## Task requirements:
Carry on the stock market commentary below from the point where it ends.

══ Article

In our March 9th Insights report, we discussed four possible market outcomes. You can read the report HERE.
In February and March, and depicted in charts similar to the one to the right, we discussed four potential outcomes:
- Expectation #1: New Lows
- Expectation #2: Headfake Higher then New Lows
- Expectation #3: New Highs Volatility is Over
- Expectation #4: Sideways Consolidation for Weeks/Months, then New Highs
Two of these potential outcomes suggested higher prices were ahead. Expectation #4 appears to be what happened. The market was choppy for a few months, then began to make a more concerted move higher in July and August.
At the time, as noted in the chart below, we identified multiple levels that would trigger buy signals, resulting in equity exposure to be increased back to the levels clients had prior to the February drop. We have since stuck to this process, and as a result clients are back to being almost fully invested, with only one hurdle left for the market to overcome…new all time highs.

════
══ Recorded data

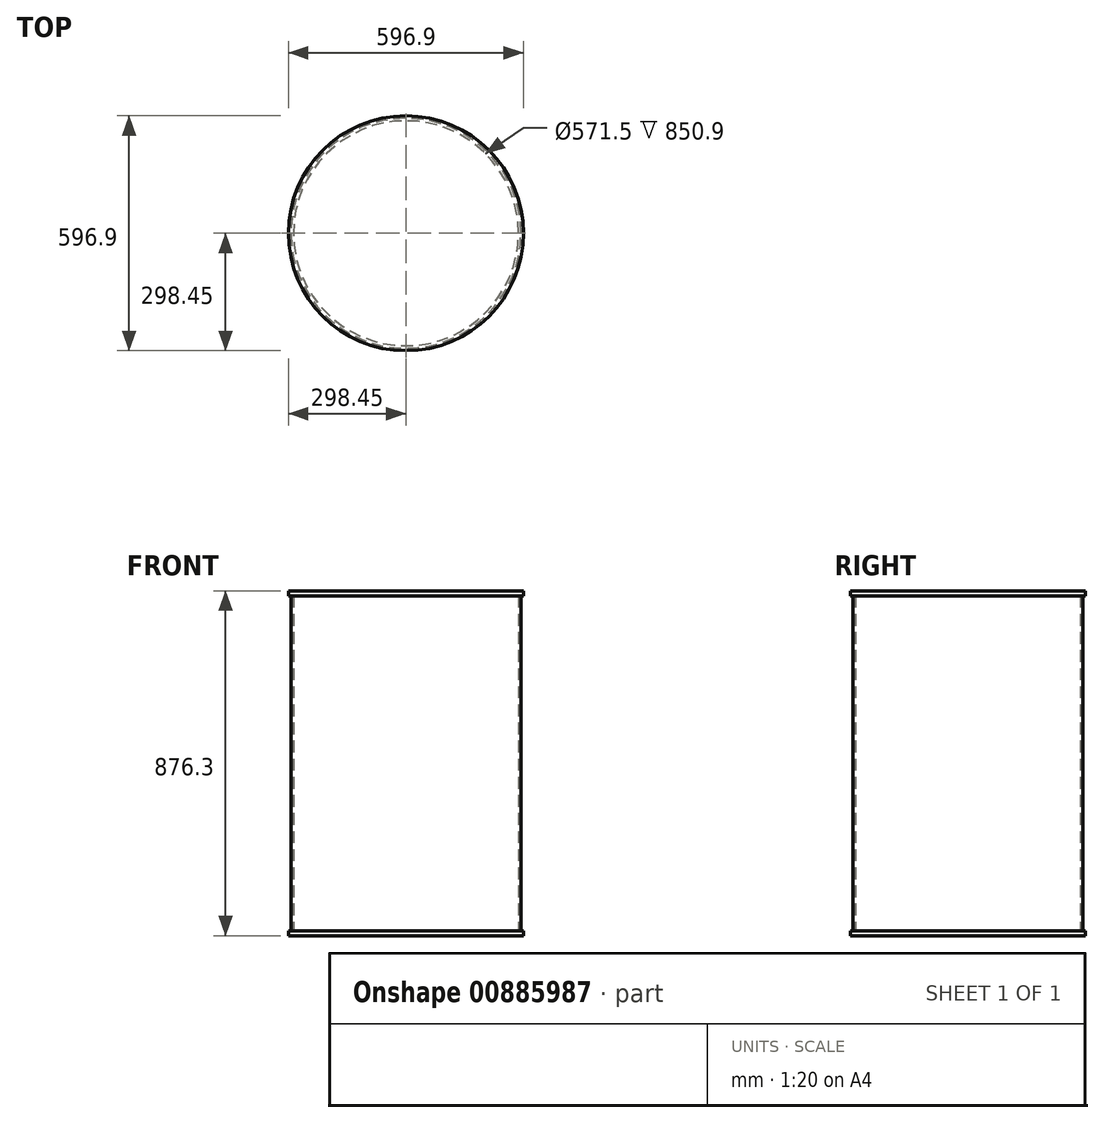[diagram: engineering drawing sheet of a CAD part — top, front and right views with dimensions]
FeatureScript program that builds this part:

════

## Task answer:
What should we expect now?
Before we get into the three scenarios, let’s take a brief inventory of both the good and bad things that could press the market towards its next move.
- Overall Economy. GDP posted a strong 4.1% growth rate in the second quarter.
- Corporate Earnings. (see more in the section below on this)
- Inflation. Recent readings on inflation show that inflation is increasing, but not at a detrimental pace.
- Valuations. Unless one makes unrealistic assumptions about future earnings growth, stocks are over-valued at current levels by many measures.
- Fewer Stocks Participating. In January, more than 20% of the S&P 1500 (yes, 1500 not 500) were making new 52-week highs. This week with the market about to make another new high, only 6% of companies were at 52-week highs. This means that the current market is weaker now than in January.
- Fed. The Federal Reserve is embarking on “quantitative tightening”, withdrawing $40 billion per month from markets. The accommodative environment is over.
- Interest Rates. Higher interest rates can pose a threat to stock prices, as the risk-free return rises.
- International Stocks. International and Emerging Market stocks continue to be extremely weak. Emerging Market stocks are nearly 20% lower than they were in January.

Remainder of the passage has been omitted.